Well, hopefully, we either figure out a way to live with JavaScript's warts (Lively Kernel?), or we work at a higher level of abstraction (OMeta?), or we try to replace JavaScript with something better (COLA?). All those things will no doubt be tried (as they have been, by VPRI and many others, for many years), and eventually there will be some success in terms of reconciling meshwork/hierarchy/interface issues experimentally. :-)

I tried that with PataPata as far as trying to use Python as a backend and failed. :-) Though it was an interesting experiment none-the-less that I learned from. I can only think what could have been if I had picked JavaScript as a backend then instead of Python (but I dismissed JavaScript as just another stupid inefficient C-syntax scripting system and slow). I missed a big thing there -- PataPata could have been Firebug (and something much more) and run in every web browser and got a community to extend it.

I learned a lot by seeing Lively Kernel in action and thinking about it, as it shows the power of building one abstraction on top of another (even with the lower level JavaScript abstraction being slow). I do think Lively Kernel misses something though with the continue emphasis on self-hosting. It missed what PataPata aspired to do and what Firebug really does, which is be able to reach from one world to another and work on the remote world using tools hosted in the local world. It's something that may go against the paradigm of "personal computing" -- to be stuck with the limitations of the remote world (like DOM or XUL or whatever) and having to work within them. So, that's a paradigm shift that can be hard to get, even for people so good at inventing new paradigms. :-) It's also a frustrating paradigm shift, because you have to accept "the other" is not going to be transformed to be identical to you, even as you can send messages to it. And it's a paradigm shift that may be hard to make when people spend so much time talking about "personal computing" when really, more and more, what we are experiencing is "social computing" of some sort.

It is a paradigm shift that is really in keeping with the message sending roots of Smalltalk, because it involves tools that send messages to other programming worlds, and so is a sort of message-oriented programming written large across the social network.

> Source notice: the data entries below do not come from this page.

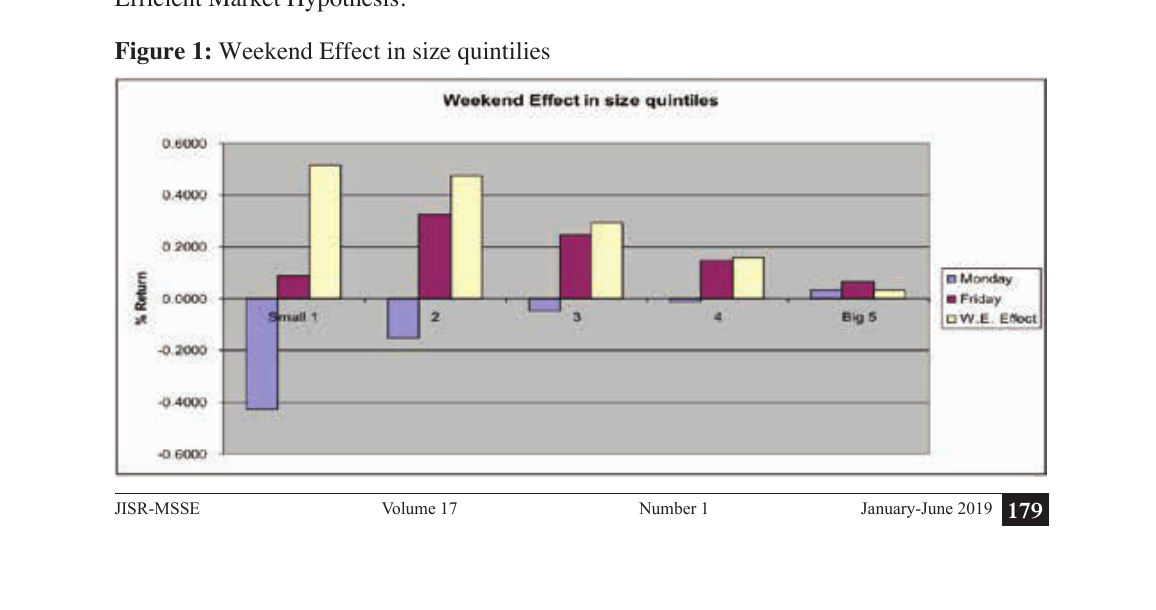
Figure 1: Weekend Effect in size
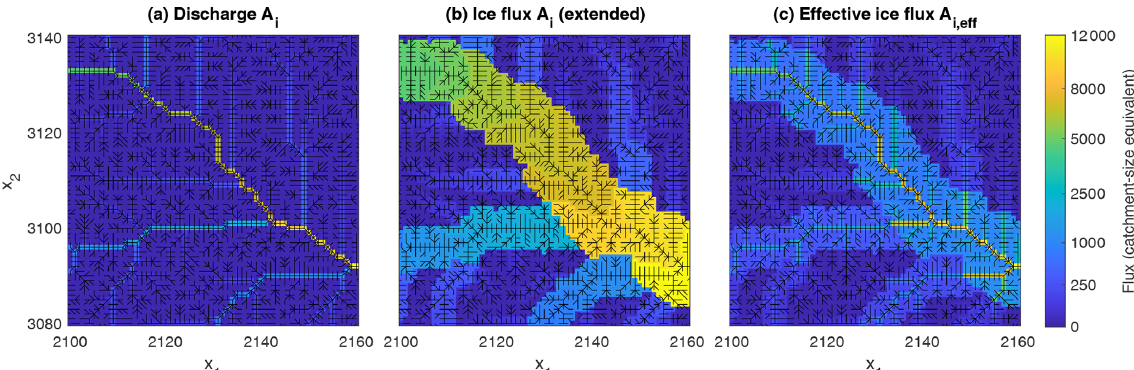
Figure 2. Illustration of the fluxes in the swath around the cardinal flow path. The domain corresponds to the small, white square in Fig. 3.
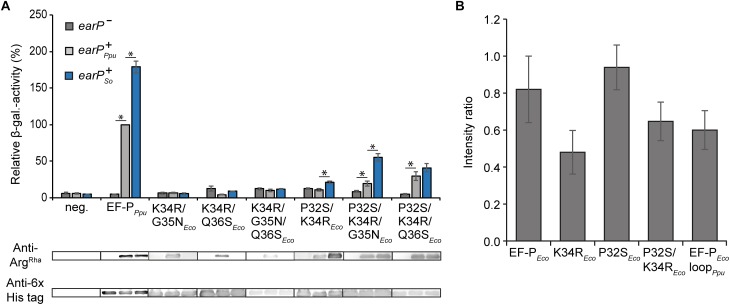
In vivo and in vitro characterization of EF-P hybrids (A) Top: In vivo rhamnosylation and functionality analysis of EF-P hybrids co-expressed with EarP from P. putida or S. oneidensis. Measurements were performed in the E. coli reporter strain (MG-CR-efp-KanS). E. coliΔefp cells were complemented either with plasmid encoded His6-tagged EF-PEco/Ppu variants solely (earP-, dark gray bars) or in combination with either EarP from P. putida (earP+Ppu, light gray bars) or EarP from S. oneidensis (earP+So, blue bars). β-galactosidase activities are given in relative MU with the wild-type EF-PPpu in earP+Ppu cells set to 100%. Asterisks indicate significant (P < 0.05) differences in the ribosome rescue activity of a given EF-PEco variant in the presence of EarPPpu or EarPSo compared to the same variant in the absence of EarP. Bottom: In vivo rhamnosylation levels were detected and visualized using Anti-ArgRha. Production of EF-PPpu and EF-PEco variants was detected and visualized using Anti-6×His®. (B) NMR-single titration experiment: Average change in the intensity ratio of EF-PEco and its variants upon titration with twofold EarPPpu. Error bars represent standard deviation of the intensity ratios over all signals within each titration.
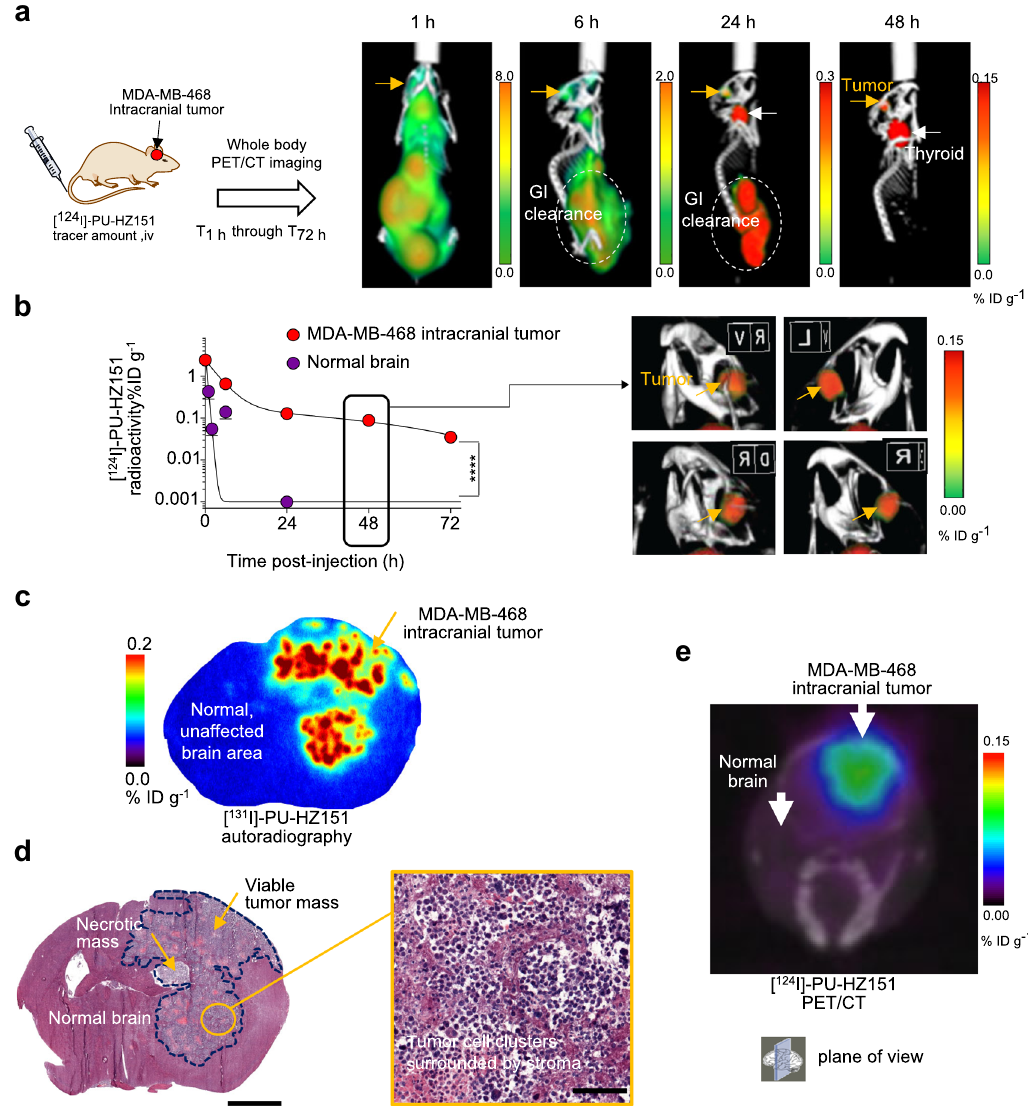
Fig. 4 Radiolabeled PU-HZ151 detects epichaperome-positive lesions of the CNS. a Experimental design to detect through PET imaging epichaperome- positive CNS lesions. Representative whole-body serial PET/CT images of mice as in b are also shown. b PET determined time-dependent concentration of [ 124 I]-PU-HZ151 in intracranial epichaperome + ve (MDA-MB-468) tumors and in the surrounding, unaffected brain. Serial PET/CT images were obtained at the times indicated after single intravenous infusion of a microdose of [ 124 I]-PU-HZ151 (15 µ Ci g − 1 ). PET/CT image of representative mice obtained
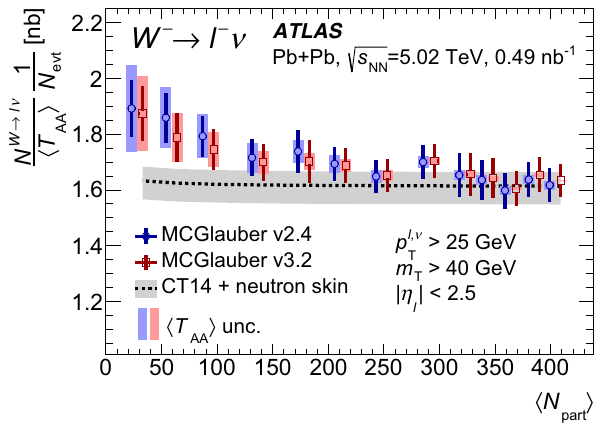
Fig. 13 Comparison of normalised production yields for W + (left) and W − (right) bosons as a function of (cid:4) N part (cid:5) for geometric param- eters obtained with the MCGlauber code v2.4 and v3.2. The dashed lines show predictions calculated using the CT14 NLO PDF set which incorporate the neutron-skin effect evaluated using the separate radial distributions for protons and neutrons provided by the MCGlauber code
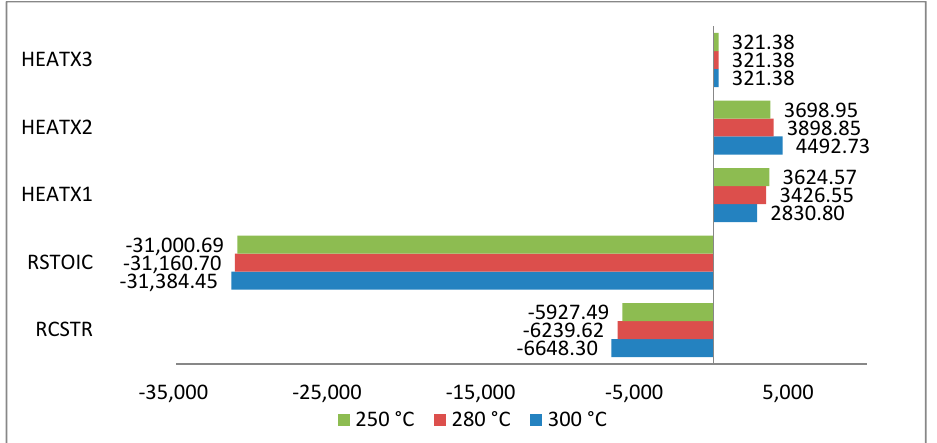
Figure 4. Heat duty of the key blocks in the process.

And people would be right to point out there are various implementations, including in Smalltalk, of remote debugging (especially in the embedded systems world) -- I'm just trying to get at a paradigm shift that may be lagging what the tools make possible. Anyway, as amazing as Lively Kernel is, I somehow feel it has not made that paradigm shift somehow, and that connects back with your points about the network as the computer and being stuck in programming assuming "single-tier IBM computers from the 1970s/80s". So, maybe I'm proposing that one could have a Lively Kernel that was more social? :-)

Still, social computing does not mean the end of personal computing, in the same way we can be both individual people and part of a bigger community or even a global social movement. So, in practice, we see a balance of the personal computing hierarchy and the social meshwork of networks of existing code and running servers, as well as the personal object meshwork and the socially-imposed hierarchical standards we may adopt as individuals for convenience or necessity (as all real systems are both meshworks and hierarchies that keep turning into each other, as Manuel De Landa suggests).

Anyway, even if only just for myself, I'm trying in a rambling way to bring all these fuzzy things into some better focus as I rethink whether to do anything more on the PataPata project (like in JavaScript) or to just use some other existing tools. :-)

--Paul Fernhout
http://www.pdfernhout.net/
====
The biggest challenge of the 21st century is the irony of technologies of abundance in the hands of those thinking in terms of scarcity.